Sudha Krishnamurthy, PhD

To date, Gladstone’s PUMAS program has helped propel more than 80 community college students toward advanced education and scientific careers.

“We’re a small program but we have a big impact,” says Krishnamurthy. “I think one of our strengths is that we personalize the experience for the interns, we check on them often during the summer, and keep in touch afterward. We still track interns who graduated years ago. Some alumni return to work in our labs, providing incoming students a ‘face that looks like me.’ One has joined a PUMAS advisory committee. As I said, we are contributing to diversity in science in a small but impactful way.”
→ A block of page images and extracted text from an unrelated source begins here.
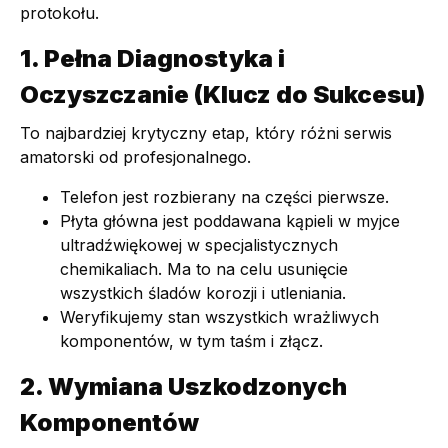
protokołu.
1. Pełna Diagnostyka i
Oczyszczanie (Klucz do Sukcesu)
To najbardziej krytyczny etap, który różni serwis
amatorski od profesjonalnego.
Telefon jest rozbierany na części pierwsze.
Płyta główna jest poddawana kąpieli w myjce
ultradźwiękowej w specjalistycznych
chemikaliach. Ma to na celu usunięcie
wszystkich śladów korozji i utleniania.
Weryfikujemy stan wszystkich wrażliwych
komponentów, w tym taśm i złącz.
2. Wymiana Uszkodzonych
Komponentów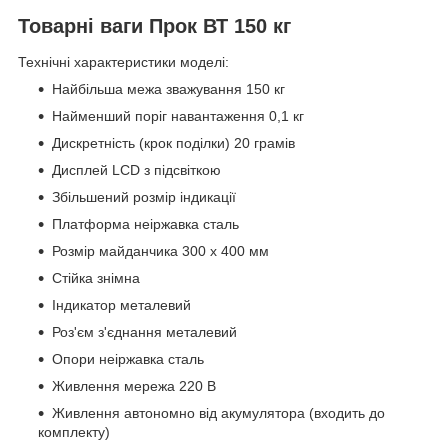
Товарні ваги Прок ВТ 150 кг
Технічні характеристики моделі:
Найбільша межа зважування 150 кг
Найменший поріг навантаження 0,1 кг
Дискретність (крок поділки) 20 грамів
Дисплей LCD з підсвіткою
Збільшений розмір індикації
Платформа неіржавка сталь
Розмір майданчика 300 х 400 мм
Стійка знімна
Індикатор металевий
Роз'єм з'єднання металевий
Опори неіржавка сталь
Живлення мережа 220 В
Живлення автономно від акумулятора (входить до
комплекту)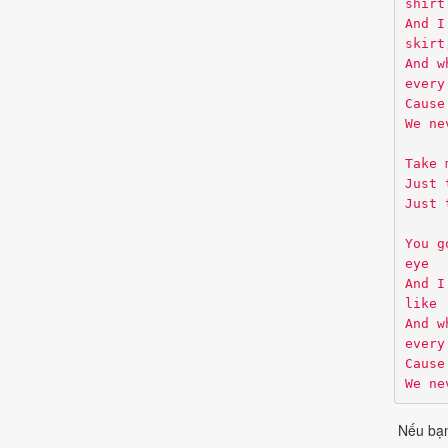
shirt
And I
skirt
And w
every
Cause
We ne
Take 
Just 
Just 
You g
eye
And I
like
And w
every
Cause
We ne
Nếu bạn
A few years after his internship, Richmond-Buccola spoke at a Pantheon Awards ceremony hosted by the California Life Sciences Association. Gladstone had been recognized as a top Biotechnology Educator for its PUMAS program and Richmond-Buccola eloquently emphasized its value in his speech: “When we choose to lift up underrepresented students, we help transform them into role models for the next generation of scientists and thinkers. Gladstone shared with me this responsibility.”

As the PUMAS program enters its second decade, fueled by a five-year grant renewal that will support as many as 60 more interns through 2028, Krishnamurthy and her team are already scouting for the next cohort of summer interns. Undiscovered scientific talent resides just outside Gladstone’s doors and she and her team are ready to welcome motivated students inside and equip them for success.